If anybody wants to learn more look up Spike500's methods in his posts.

Enjoy your weekend.

Thanks for the info BB.

I've looked over some of his posts this weekend and find that we have a similar style of trading ... took almost as long to put it together too.

JJ
 
Spec

I read your post with interest. I can't claim to have managed big money however, this industry is (or perhaps I should say was in the past) a fairly closed community. I certainly do know managers who control significant money and our agendas were quite similar.

Looking at your list of priorities frankly I don't see many that would influence my decisions, other than liquidity.

As for the issue of market influence, yes size certainly does cause movement, but a significant amount of size in equities is executed by pools that a retail trader could never access. Further, the larger players distribute size (for execution) amongst groups of folks. I used to be one of them.

I think your basic concept is about right, but as regards details well Elvis has left the building. For instance, as regards interest rates, all of the size players have different cost of money basis, and different tax circumstances. This implies a diversity of agendas as regards markets, execution styles and timing.

Steve
 
Pardon me for this, but for the record. I posted not because I am critical in any way of your concept, but because I would be interested in hearing more about it. Specfically of the items you listed, why do you think the status of the presidential office is important? Also I am interested to know why you believe that new technologies or M&A activity are of significance?

Good luck in the markets

Steve
 
Quote from Spectre2007:

large money flows work in concert, if the psychology of large money flows conflicted, prices would move sideways. Since the conflicting orders would match each other.

when price slippage occurs in a given direction beyond the average, it means large money flows are working in concert. In a given system, the populace or masses that make trading decisions, the psychology of the individual participants is what dictates whether money is made or not.

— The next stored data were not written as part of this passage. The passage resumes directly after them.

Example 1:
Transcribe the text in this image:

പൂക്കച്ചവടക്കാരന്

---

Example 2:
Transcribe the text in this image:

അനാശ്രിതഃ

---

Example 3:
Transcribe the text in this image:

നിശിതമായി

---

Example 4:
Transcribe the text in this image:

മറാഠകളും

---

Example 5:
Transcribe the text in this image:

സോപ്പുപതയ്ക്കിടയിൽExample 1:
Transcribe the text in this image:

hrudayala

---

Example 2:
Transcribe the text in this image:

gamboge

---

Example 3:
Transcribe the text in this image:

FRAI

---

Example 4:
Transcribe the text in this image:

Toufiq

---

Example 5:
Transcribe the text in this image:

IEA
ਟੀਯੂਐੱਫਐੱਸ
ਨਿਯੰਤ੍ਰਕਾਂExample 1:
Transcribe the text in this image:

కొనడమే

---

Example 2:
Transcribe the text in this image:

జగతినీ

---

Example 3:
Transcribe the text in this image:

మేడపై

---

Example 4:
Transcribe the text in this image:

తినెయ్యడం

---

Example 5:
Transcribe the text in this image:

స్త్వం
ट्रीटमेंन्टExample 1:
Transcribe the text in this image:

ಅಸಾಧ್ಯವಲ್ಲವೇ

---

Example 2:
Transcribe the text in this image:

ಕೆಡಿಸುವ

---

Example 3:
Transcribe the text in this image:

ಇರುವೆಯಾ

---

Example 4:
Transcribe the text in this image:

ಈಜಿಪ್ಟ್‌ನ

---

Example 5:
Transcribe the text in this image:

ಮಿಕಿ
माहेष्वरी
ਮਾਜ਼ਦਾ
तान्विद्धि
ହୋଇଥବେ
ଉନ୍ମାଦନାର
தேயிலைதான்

If a individual investor can model the behavior patterns of the large money flows, it becomes an edge.
chris

Hola Spectre2007,

In two paragraphs, you have just described the inner workings of the large markets and outlined a glorious method by which to trade them.

I said some time ago that I would remain outside this thread, because my train of thought would serve to confuse those who were concentrating on levels, divergences and solo price action predications and so I shall.

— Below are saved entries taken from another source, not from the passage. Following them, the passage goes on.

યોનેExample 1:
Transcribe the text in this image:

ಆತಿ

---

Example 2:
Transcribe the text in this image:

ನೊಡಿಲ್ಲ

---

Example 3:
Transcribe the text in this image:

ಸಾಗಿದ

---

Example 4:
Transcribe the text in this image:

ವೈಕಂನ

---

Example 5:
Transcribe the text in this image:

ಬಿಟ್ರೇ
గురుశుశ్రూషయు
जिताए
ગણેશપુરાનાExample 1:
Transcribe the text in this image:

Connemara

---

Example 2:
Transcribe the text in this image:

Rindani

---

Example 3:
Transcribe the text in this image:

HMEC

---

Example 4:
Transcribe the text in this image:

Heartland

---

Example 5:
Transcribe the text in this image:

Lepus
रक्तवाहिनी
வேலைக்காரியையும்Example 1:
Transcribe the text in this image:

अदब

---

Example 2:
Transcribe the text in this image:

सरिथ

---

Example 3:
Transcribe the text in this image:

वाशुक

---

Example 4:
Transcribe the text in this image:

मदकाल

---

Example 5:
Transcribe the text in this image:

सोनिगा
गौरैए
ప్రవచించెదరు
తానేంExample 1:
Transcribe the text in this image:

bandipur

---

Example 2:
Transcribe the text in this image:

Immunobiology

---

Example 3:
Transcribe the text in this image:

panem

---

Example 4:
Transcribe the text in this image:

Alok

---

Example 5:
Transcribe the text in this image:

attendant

However I just want to take a moment to congratulate you Spec '07 on your clarity of thought and perception.
 
http://www.usatoday.com/money/markets/us/2007-02-20-mart-president-usat_x.htm

above is a link about the stock market performance and presidential election cycle.

M & A's, just adds a premium to underlying equities, since anticipation of a buyout pumps up select shares or sectors. If world markets are opening up, international conglomerates seek to have a better stance or access to markets by acquiring companies. Plus the China factor, as paper assets are sought to be converted to hard assets, China's huge reserves, as they seek to buyout resource utilization companies to improve their costs of production.

thanx fearless, I try to look ahead at fixed catalysts on the timeline and then correlate it with the time period to determine probabilities of what the equity market sentiment will be like.